→ **ENTRIES SUPPLIED**
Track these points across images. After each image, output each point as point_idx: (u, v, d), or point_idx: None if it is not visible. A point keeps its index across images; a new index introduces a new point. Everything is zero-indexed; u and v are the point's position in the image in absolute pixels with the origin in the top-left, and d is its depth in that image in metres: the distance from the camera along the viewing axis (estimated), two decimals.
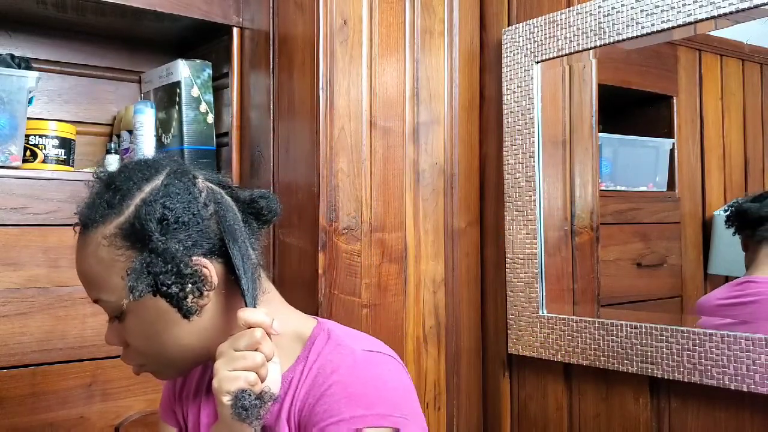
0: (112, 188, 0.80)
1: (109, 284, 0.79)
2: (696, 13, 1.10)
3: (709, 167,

→ **TASK**
Every entry must be transcribed exactly. Pictures do not belong in the copy.

→ **FINISHED EXERCISE**
Track these points across images. After each image, output each point as point_idx: (u, v, d), or point_idx: None if it is not visible. A point keeps its index across images; a new index introduces a new point. Everything is zero-indexed; u and v are the point's position in the image in absolute pixels with the origin in the top-left, and d is its depth in that image in metres: the distance from the camera along the viewing axis (estimated), two decimals.
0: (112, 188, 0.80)
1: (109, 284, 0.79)
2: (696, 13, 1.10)
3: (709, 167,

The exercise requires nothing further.